The Directed Acyclic Graph:
An Anatomy of Git

An interactive exploration of the data structures underlying version control.

1. Content Addressable Storage

Git does not store "files" in the traditional sense of a file system. Instead, it acts as a key-value store. The key is the SHA-1 hash of the content, and the value is the content itself.

Before hashing, Git prepends a header to the content: blob {size}\0. This combination creates the "Blob" object.

Because the key is mathematically derived from the content, two identical files will always result in the same internal object, regardless of their filename or location. This is the foundation of Git's deduplication.

Experiment: Change a single character in the code below. Observe how the hash changes completely (the Avalanche Effect). Then change it back to restore the original hash.

blob 21\0print("hello world");
Calculating...

2. The Merkle Tree

We have Blobs to store content, but we have lost the filenames. To reconstruct a filesystem, Git uses Tree objects.

A Tree maps human-readable names to the internal Blob hashes we generated in the previous section. It is a simple list containing permissions, object type, hash, and filename.

This structure is recursive: a Tree can point to Blobs (files) or other Trees (subdirectories). This creates a Merkle Tree structure.

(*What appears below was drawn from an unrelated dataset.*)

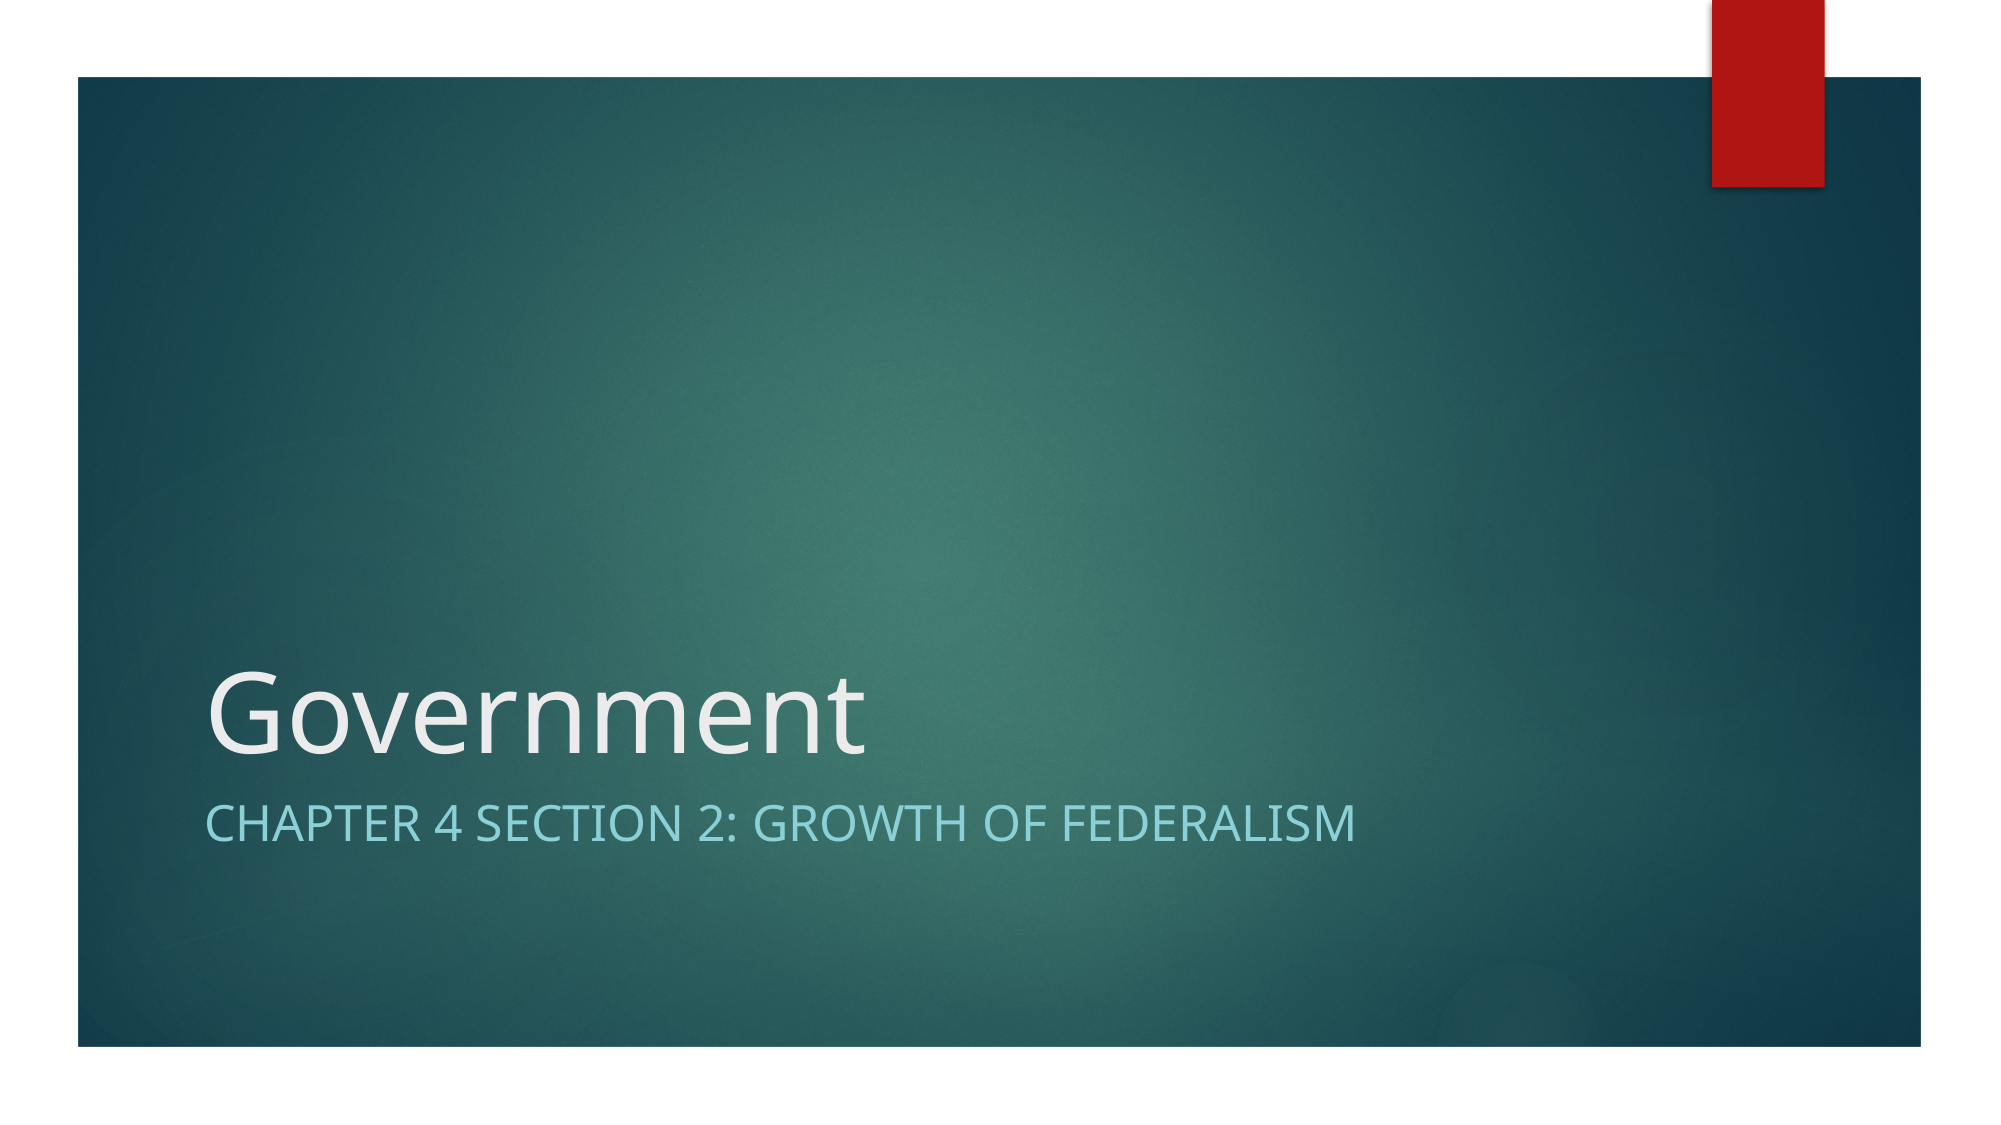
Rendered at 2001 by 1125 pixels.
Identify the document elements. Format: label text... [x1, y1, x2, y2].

title Government [189, 344, 1638, 783]
subtitle Chapter 4 Section 2: Growth of Federalism [189, 783, 1638, 925]
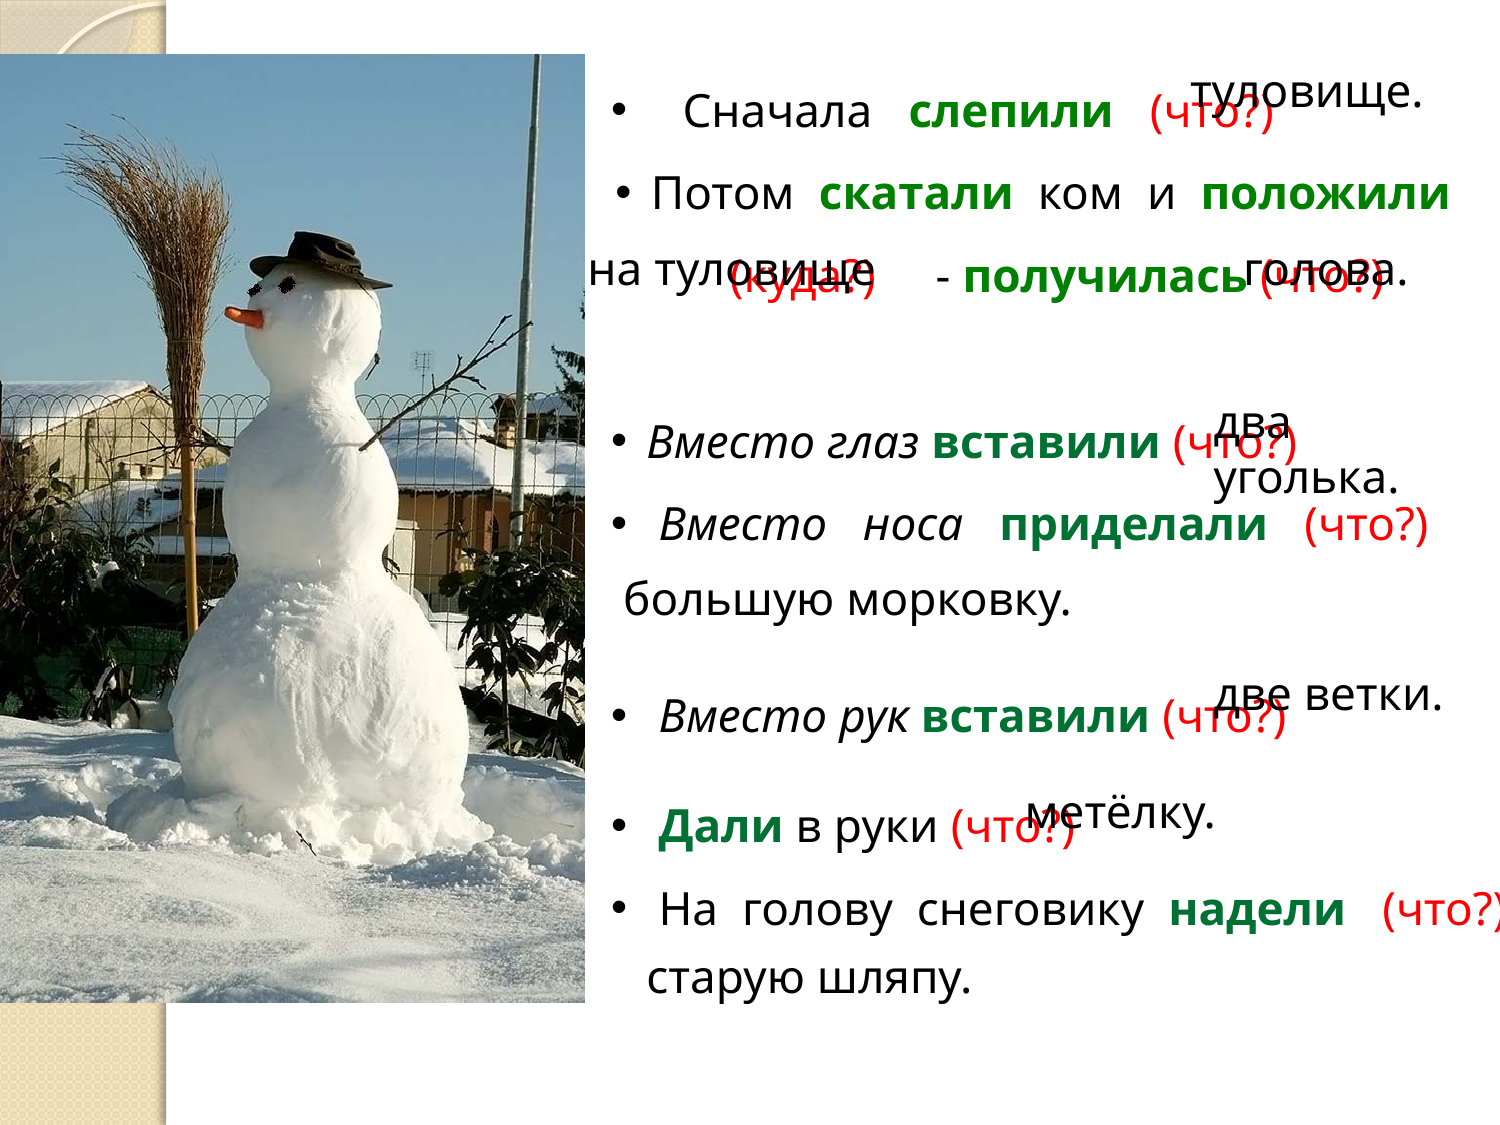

Experiment: Add a file to the virtual working directory. Watch how a Blob is created first, and then a Tree object is created to point to it.

Working Directory
Object Database
No tree generated yet.

3. The Snapshot (Commit)

A commit does not contain file diffs. It is a wrapper object that points to a specific Tree (the root of the project) and adds metadata: Author, Time, and Message.

Crucially, a commit also points to its parent. This forms a linked list backwards in time.

Hashcommit = SHA1(tree + parent + author + message)

Because the parent hash is part of the input data for the new hash, you cannot change an old commit without changing the hash of every single subsequent commit. This makes history immutable.

Modify files in Section 2, then commit here.

4. References (Branches)

Commits are immutable, but Branches are mutable. A branch is simply a file (a "reference") containing a 40-character SHA-1 hash.

HEAD is a special reference that usually points to the name of the current branch. It answers the question: "Where are we right now?"

When you commit, Git creates the new commit object, and then updates the reference pointed to by HEAD to contain the new hash.

.git/HEAD: ref: refs/heads/main
.git/refs/heads/main: ...

5. Divergence: Merge vs. Rebase

When history splits, we must eventually reconcile it. There are two primary mathematical ways to do this.

Merge: Creates a new "Tie" commit with two parents. It preserves the exact history of what happened when.

Rebase: Takes the unique commits from one branch and "re-plays" them on top of the other.

Watch closely:

When you Rebase, the commits get new Hash IDs (colored red). Since the parent field changed, the SHA-1 input changed. These are mathematically new objects, distinct from the originals.

Conclusion

Git is a Merkle Directed Acyclic Graph. Every command you run—commit, checkout, merge, rebase—is simply a graph manipulation operation.

By understanding that Git maps content to keys, and keys to a graph structure, the "magic" disappears, replaced by a simple, elegant data structure.